▶ EXERCISE
Please quote the material exactly, every line of it.

▶ DATA FOR PROCESSING
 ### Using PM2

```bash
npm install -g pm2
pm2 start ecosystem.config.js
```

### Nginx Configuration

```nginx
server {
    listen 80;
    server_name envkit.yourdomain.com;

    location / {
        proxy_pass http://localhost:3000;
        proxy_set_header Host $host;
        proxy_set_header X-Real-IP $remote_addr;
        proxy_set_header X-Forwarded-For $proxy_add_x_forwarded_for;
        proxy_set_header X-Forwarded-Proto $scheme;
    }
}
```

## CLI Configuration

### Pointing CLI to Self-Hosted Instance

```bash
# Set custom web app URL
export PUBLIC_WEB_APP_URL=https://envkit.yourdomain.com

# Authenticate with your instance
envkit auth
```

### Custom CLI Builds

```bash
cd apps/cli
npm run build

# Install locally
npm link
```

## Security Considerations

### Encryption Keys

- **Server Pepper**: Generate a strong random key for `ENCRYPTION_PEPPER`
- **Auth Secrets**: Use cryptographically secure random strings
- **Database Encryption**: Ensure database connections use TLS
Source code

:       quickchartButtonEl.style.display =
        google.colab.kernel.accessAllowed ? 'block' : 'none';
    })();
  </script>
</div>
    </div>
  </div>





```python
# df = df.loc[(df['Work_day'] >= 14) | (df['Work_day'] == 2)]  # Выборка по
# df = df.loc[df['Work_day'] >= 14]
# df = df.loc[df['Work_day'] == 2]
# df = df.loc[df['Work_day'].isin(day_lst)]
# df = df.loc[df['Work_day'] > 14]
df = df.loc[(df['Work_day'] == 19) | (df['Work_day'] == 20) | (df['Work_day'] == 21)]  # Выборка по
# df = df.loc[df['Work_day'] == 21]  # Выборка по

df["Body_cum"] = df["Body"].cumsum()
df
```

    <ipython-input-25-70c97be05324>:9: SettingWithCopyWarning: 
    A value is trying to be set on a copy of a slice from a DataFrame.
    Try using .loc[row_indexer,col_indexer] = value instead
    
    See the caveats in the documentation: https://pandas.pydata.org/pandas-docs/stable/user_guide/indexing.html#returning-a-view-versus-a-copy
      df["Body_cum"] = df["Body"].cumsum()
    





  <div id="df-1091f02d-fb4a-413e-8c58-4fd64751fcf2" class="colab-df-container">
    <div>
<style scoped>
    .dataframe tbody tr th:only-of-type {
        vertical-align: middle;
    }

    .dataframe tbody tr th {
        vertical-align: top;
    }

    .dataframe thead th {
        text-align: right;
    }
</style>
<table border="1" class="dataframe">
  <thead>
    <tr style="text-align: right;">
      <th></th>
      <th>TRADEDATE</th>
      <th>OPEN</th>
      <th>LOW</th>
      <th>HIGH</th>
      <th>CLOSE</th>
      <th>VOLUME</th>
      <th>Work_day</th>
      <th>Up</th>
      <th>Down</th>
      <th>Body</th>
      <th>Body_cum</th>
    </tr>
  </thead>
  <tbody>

▶ EXERCISE RESPONSE
 ### Using PM2

```bash
npm install -g pm2
pm2 start ecosystem.config.js
```

### Nginx Configuration

```nginx
server {
    listen 80;
    server_name envkit.yourdomain.com;

    location / {
        proxy_pass http://localhost:3000;
        proxy_set_header Host $host;
        proxy_set_header X-Real-IP $remote_addr;
        proxy_set_header X-Forwarded-For $proxy_add_x_forwarded_for;
        proxy_set_header X-Forwarded-Proto $scheme;
    }
}
```

## CLI Configuration

### Pointing CLI to Self-Hosted Instance

```bash
# Set custom web app URL
export PUBLIC_WEB_APP_URL=https://envkit.yourdomain.com

# Authenticate with your instance
envkit auth
```

### Custom CLI Builds

```bash
cd apps/cli
npm run build

# Install locally
npm link
```

## Security Considerations

### Encryption Keys

- **Server Pepper**: Generate a strong random key for `ENCRYPTION_PEPPER`
- **Auth Secrets**: Use cryptographically secure random strings
- **Database Encryption**: Ensure database connections use TLS
Source code

:       quickchartButtonEl.style.display =
        google.colab.kernel.accessAllowed ? 'block' : 'none';
    })();
  </script>
</div>
    </div>
  </div>





```python
# df = df.loc[(df['Work_day'] >= 14) | (df['Work_day'] == 2)]  # Выборка по
# df = df.loc[df['Work_day'] >= 14]
# df = df.loc[df['Work_day'] == 2]
# df = df.loc[df['Work_day'].isin(day_lst)]
# df = df.loc[df['Work_day'] > 14]
df = df.loc[(df['Work_day'] == 19) | (df['Work_day'] == 20) | (df['Work_day'] == 21)]  # Выборка по
# df = df.loc[df['Work_day'] == 21]  # Выборка по

df["Body_cum"] = df["Body"].cumsum()
df
```

    <ipython-input-25-70c97be05324>:9: SettingWithCopyWarning: 
    A value is trying to be set on a copy of a slice from a DataFrame.
    Try using .loc[row_indexer,col_indexer] = value instead
    
    See the caveats in the documentation: https://pandas.pydata.org/pandas-docs/stable/user_guide/indexing.html#returning-a-view-versus-a-copy
      df["Body_cum"] = df["Body"].cumsum()
    





  <div id="df-1091f02d-fb4a-413e-8c58-4fd64751fcf2" class="colab-df-container">
    <div>
<style scoped>
    .dataframe tbody tr th:only-of-type {
        vertical-align: middle;
    }

    .dataframe tbody tr th {
        vertical-align: top;
    }

    .dataframe thead th {
        text-align: right;
    }
</style>
<table border="1" class="dataframe">
  <thead>
    <tr style="text-align: right;">
      <th></th>
      <th>TRADEDATE</th>
      <th>OPEN</th>
      <th>LOW</th>
      <th>HIGH</th>
      <th>CLOSE</th>
      <th>VOLUME</th>
      <th>Work_day</th>
      <th>Up</th>
      <th>Down</th>
      <th>Body</th>
      <th>Body_cum</th>
    </tr>
  </thead>
  <tbody>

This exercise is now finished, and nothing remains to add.